1) compared with the existing water chestnut seedling strengthening method, the water chestnut seedling strengthening method has the following advantages: firstly, the water chestnut strong seedling culture medium can ensure that the water chestnut leaf-shaped stems are thick and strong, the thickness is increased by 27.74 percent compared with a contrast, the uniformity is high, and the growth of the water chestnut strong seedling culture medium can be accelerated; secondly, in the process of strong seedlings, the tissue culture seedlings of the water chestnuts can generate root systems without independently carrying out a rooting culture step, the average number of generated roots is 15.11, which is 23.35 percent more than that of the reference, the culture period is shortened by about 20d, and the time cost is saved; thirdly, the seedling strengthening method does not need to use plant hormone, is safer to produce and apply the tissue culture seedlings, and saves a part of production cost; fourthly, the method for strengthening the seedling is usedKNO₃And (NH)₄)₂SO₄The total cost is lower than the price of the conventionally used paclobutrazol (PP333), the operation is relatively simple, the large-scale application in production is easy, and the improper use of the paclobutrazol (PP333) can cause harm to the environment.
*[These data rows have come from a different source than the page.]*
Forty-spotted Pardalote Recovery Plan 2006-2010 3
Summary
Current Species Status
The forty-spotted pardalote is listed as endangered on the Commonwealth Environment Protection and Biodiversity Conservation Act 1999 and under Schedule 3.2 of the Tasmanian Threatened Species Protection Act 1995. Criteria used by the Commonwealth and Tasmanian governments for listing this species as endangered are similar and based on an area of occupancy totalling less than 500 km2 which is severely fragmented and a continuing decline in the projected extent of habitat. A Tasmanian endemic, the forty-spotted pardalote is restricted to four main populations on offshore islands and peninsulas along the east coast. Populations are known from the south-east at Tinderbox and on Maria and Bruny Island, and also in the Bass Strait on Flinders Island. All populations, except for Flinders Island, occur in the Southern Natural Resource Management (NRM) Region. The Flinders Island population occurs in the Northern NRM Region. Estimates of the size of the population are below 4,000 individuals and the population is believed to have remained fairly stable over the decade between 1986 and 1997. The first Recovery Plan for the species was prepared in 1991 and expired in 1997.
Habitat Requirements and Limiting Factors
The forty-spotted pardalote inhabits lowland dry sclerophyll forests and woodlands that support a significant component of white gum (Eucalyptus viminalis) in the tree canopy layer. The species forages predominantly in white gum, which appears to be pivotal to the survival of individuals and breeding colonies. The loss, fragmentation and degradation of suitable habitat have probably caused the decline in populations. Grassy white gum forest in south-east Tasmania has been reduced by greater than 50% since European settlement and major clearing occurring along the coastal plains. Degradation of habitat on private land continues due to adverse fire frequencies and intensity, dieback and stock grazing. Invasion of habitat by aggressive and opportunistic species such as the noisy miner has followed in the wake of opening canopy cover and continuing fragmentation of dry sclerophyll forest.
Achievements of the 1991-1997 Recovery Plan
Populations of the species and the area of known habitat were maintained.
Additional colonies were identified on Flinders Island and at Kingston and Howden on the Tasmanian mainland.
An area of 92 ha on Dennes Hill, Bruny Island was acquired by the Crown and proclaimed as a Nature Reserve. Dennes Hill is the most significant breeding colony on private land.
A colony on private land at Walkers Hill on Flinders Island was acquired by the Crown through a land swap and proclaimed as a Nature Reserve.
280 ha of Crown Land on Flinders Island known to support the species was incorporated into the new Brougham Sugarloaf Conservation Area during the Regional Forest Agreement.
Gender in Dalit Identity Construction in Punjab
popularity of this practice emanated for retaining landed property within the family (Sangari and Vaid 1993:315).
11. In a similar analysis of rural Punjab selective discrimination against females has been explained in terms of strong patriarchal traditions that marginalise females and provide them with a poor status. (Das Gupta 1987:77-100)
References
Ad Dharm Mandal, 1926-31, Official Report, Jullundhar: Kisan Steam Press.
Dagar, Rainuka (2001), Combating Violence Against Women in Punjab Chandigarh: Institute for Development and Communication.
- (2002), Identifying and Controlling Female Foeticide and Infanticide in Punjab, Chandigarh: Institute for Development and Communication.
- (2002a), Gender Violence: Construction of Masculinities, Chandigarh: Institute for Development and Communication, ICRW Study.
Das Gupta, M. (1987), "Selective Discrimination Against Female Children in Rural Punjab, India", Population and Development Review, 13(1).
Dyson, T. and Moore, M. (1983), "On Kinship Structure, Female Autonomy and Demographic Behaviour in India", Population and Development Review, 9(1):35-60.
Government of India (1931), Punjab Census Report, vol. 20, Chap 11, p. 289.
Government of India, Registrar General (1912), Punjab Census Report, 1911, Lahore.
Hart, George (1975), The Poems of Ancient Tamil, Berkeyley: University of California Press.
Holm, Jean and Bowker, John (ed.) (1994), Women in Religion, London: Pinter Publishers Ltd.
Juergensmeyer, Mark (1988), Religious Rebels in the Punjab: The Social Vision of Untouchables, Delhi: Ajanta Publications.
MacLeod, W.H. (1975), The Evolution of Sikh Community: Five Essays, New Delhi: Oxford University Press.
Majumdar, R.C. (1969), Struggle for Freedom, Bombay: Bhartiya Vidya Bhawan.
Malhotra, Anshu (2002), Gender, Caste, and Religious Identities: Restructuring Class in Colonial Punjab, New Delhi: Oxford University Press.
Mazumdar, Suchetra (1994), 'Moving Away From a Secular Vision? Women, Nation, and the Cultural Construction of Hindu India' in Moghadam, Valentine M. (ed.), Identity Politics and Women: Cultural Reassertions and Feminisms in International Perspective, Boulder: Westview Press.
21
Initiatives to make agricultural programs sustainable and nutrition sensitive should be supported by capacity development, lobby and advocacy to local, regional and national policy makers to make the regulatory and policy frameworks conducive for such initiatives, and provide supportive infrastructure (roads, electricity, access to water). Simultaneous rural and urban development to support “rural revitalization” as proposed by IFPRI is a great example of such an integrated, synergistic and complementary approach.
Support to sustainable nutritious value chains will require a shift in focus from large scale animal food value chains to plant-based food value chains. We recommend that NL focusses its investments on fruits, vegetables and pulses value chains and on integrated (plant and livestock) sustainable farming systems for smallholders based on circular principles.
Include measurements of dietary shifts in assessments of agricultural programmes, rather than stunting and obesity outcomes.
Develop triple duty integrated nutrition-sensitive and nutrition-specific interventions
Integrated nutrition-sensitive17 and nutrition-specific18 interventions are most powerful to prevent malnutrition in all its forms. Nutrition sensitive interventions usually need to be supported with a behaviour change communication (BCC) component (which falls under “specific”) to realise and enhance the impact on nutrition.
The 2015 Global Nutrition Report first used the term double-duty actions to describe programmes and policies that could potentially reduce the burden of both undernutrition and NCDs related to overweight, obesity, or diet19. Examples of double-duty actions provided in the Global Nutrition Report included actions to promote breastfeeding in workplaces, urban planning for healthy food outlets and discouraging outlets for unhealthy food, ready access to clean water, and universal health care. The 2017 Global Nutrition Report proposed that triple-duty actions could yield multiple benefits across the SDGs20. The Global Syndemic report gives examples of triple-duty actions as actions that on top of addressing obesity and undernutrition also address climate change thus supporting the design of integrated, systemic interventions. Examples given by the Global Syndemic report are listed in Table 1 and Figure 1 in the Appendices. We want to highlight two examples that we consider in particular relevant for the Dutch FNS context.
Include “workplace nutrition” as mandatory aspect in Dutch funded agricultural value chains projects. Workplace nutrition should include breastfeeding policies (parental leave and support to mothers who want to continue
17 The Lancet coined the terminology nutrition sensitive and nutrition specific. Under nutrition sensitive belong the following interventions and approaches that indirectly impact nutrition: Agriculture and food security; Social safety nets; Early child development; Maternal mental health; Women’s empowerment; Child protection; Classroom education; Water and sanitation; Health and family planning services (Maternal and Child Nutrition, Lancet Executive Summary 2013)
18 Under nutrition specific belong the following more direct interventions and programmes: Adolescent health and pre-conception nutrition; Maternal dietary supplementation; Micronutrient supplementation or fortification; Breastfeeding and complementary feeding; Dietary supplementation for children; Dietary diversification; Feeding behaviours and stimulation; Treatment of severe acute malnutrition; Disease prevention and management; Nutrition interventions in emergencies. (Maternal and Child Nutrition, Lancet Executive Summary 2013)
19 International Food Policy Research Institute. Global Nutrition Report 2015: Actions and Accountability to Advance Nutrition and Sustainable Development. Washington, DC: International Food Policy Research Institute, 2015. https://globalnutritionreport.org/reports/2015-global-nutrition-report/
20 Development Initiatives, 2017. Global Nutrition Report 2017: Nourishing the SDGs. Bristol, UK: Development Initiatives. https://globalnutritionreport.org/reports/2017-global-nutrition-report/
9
2) The cultivation medium can improve the survival rate of the temporary planting of the water chestnut tissue culture seedlings, and after the commodity medium is added, the air permeability and the water retention of the cultivation medium are improved, so that the growth of root systems is facilitated. When the cultivation medium consists of garden soil and commodity medium in the volume ratio of 1:1, the survival rate of the temporarily planted water chestnut tissue culture seedlings is the highest and reaches 100%, and the leaf-shaped stems are thick and strong and are respectively 11.11% and 36.37% higher than the survival rate of the temporarily planted water chestnut seedlings in other two cultivation media.

3) By adopting the field transplanting method, the water chestnut tissue culture seedlings which are temporarily planted to survive are transplanted to the field, the survival rate reaches 100 percent and is 53.07 percent higher than the survival rate of the transplanting without temporary planting.

Detailed Description

The technical solutions in the embodiments of the present invention will be described clearly and completely below, and it is obvious that the described embodiments are only a part of the embodiments of the present invention, and not all embodiments. All other embodiments, which can be derived by a person skilled in the art from the embodiments given herein without making any creative effort, shall fall within the protection scope of the present invention.